Elbit Systems of America’s Kollsman Commercial Aviation announced at NBAA 2011 in Las Vegas that flight testing of its second-generation, enhanced-vision system, EVS II, is in progress on a Boeing 777 and that certification flight test of a new Kollsman head-up display (HUD) for the Bombardier Challenger 604 is about to commence. EVS symbology projected onto a HUD, from what Kollsman calls an “enhanced flight vision system,” can make it possible to achieve FAA landing credits for lowered approach minima.
Leslie Smith, manager of the FAA flight technologies and procedures division, said at the convention that EVS is an integral element of NextGen development. The goal, she said, is to move beyond granting landing credits for low-visibility operations conducted with using EVS to approving operations all the way to the ground and using EVS for surface-movement guidance. “The hardest part is not the landing but getting from the runway to the gate,” she said.

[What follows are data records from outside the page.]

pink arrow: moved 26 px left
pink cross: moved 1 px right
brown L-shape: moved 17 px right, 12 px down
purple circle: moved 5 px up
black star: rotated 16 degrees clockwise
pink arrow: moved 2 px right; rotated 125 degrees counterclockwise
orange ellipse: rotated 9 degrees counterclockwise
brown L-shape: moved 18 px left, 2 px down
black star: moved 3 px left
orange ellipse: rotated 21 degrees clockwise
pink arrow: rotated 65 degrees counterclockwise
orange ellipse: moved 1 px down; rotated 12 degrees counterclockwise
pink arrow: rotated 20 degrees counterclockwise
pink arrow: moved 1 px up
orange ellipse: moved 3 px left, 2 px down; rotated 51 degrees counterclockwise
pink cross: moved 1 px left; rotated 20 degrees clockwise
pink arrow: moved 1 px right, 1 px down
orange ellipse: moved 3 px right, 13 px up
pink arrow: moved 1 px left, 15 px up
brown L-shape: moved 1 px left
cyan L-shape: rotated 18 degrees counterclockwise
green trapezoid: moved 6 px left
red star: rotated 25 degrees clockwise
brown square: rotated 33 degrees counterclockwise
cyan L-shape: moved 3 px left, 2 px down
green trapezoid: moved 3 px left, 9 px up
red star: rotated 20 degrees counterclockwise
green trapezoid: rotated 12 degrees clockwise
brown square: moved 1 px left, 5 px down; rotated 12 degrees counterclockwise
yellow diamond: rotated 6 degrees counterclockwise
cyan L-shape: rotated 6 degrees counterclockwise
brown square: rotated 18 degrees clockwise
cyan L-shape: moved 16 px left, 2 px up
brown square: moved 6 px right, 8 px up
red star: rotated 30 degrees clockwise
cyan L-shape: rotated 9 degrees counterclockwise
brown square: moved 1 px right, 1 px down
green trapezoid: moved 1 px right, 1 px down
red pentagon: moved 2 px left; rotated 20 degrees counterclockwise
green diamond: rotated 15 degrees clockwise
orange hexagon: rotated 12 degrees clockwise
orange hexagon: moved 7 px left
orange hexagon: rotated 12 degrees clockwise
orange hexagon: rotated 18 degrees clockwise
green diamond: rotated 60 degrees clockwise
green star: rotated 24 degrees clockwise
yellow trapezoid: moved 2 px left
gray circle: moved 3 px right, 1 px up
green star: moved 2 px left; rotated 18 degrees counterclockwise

Roy Gentry, Kollsman Commercial Aviation vice president, explained that Kollsman is working to design an EVS III, but declined to state design goals beyond saying, “We’re pushing the envelope, looking at higher resolution [imagery] for better fog penetration.” He said that the Merrimack, N.H.-based operation is gaining growing acceptance for its lower-cost GAViS EVS on both fixed and rotary-wing aircraft.
While the EVS I and II products for airliners and large business jets use cryogenically cooled infrared cameras, GAViS is based upon a smaller, lighter, uncooled infrared sensor in a single LRU. Gentry said Kollsman engineers are looking to develop a GAViS camera that is three to four times more sensitive than that now in use.
Also at NBAA, Elbit celebrated the delivery of its 1,000th infrared EVS. The unit went to Gulfstream Aerospace, and Pres Henne, Gulfstream senior v-p for engineering and test programs, accepted a plaque commemorating the event from Gentry.